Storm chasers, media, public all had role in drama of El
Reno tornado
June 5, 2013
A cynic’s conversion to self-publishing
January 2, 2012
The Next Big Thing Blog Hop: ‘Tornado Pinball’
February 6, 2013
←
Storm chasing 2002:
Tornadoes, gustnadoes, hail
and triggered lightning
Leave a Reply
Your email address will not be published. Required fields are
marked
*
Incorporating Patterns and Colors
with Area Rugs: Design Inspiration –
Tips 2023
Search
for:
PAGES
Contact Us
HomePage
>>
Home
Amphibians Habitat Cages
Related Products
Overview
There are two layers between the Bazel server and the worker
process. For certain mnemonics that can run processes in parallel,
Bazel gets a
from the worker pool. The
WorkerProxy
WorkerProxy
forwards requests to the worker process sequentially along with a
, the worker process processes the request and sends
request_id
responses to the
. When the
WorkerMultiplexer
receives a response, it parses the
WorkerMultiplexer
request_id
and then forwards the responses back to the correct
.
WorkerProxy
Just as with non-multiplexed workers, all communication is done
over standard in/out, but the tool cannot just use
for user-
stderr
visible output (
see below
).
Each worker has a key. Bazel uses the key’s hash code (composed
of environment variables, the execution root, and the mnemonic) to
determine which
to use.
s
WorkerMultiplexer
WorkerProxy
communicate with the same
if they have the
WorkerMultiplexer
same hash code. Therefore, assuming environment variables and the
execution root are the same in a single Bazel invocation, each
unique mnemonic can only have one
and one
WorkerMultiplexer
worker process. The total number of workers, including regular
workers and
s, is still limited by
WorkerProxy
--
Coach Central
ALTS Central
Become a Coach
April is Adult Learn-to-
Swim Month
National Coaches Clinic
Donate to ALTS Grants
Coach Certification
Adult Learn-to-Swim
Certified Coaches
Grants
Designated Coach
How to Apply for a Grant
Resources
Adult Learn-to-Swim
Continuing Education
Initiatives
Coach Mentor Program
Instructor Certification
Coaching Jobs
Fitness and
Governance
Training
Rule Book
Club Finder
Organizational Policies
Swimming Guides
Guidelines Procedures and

________________________________________

§ **Job item**:
Reproduce the text of the data above with every occurrence of "WorkerMultiplexer" changed to "Multiplexer", leaving all other lines as they are.

§ **Response box**:
Storm chasers, media, public all had role in drama of El
Reno tornado
June 5, 2013
A cynic’s conversion to self-publishing
January 2, 2012
The Next Big Thing Blog Hop: ‘Tornado Pinball’
February 6, 2013
←
Storm chasing 2002:
Tornadoes, gustnadoes, hail
and triggered lightning
Leave a Reply
Your email address will not be published. Required fields are
marked
*
Incorporating Patterns and Colors
with Area Rugs: Design Inspiration –
Tips 2023
Search
for:
PAGES
Contact Us
HomePage
>>
Home
Amphibians Habitat Cages
Related Products
Overview
There are two layers between the Bazel server and the worker
process. For certain mnemonics that can run processes in parallel,
Bazel gets a
from the worker pool. The
WorkerProxy
WorkerProxy
forwards requests to the worker process sequentially along with a
, the worker process processes the request and sends
request_id
responses to the
. When the
Multiplexer
receives a response, it parses the
Multiplexer
request_id
and then forwards the responses back to the correct
.
WorkerProxy
Just as with non-multiplexed workers, all communication is done
over standard in/out, but the tool cannot just use
for user-
stderr
visible output (
see below
).
Each worker has a key. Bazel uses the key’s hash code (composed
of environment variables, the execution root, and the mnemonic) to
determine which
to use.
s
Multiplexer
WorkerProxy
communicate with the same
if they have the
Multiplexer
same hash code. Therefore, assuming environment variables and the
execution root are the same in a single Bazel invocation, each
unique mnemonic can only have one
and one
Multiplexer
worker process. The total number of workers, including regular
workers and
s, is still limited by
WorkerProxy
--
Coach Central
ALTS Central
Become a Coach
April is Adult Learn-to-
Swim Month
National Coaches Clinic
Donate to ALTS Grants
Coach Certification
Adult Learn-to-Swim
Certified Coaches
Grants
Designated Coach
How to Apply for a Grant
Resources
Adult Learn-to-Swim
Continuing Education
Initiatives
Coach Mentor Program
Instructor Certification
Coaching Jobs
Fitness and
Governance
Training
Rule Book
Club Finder
Organizational Policies
Swimming Guides
Guidelines Procedures and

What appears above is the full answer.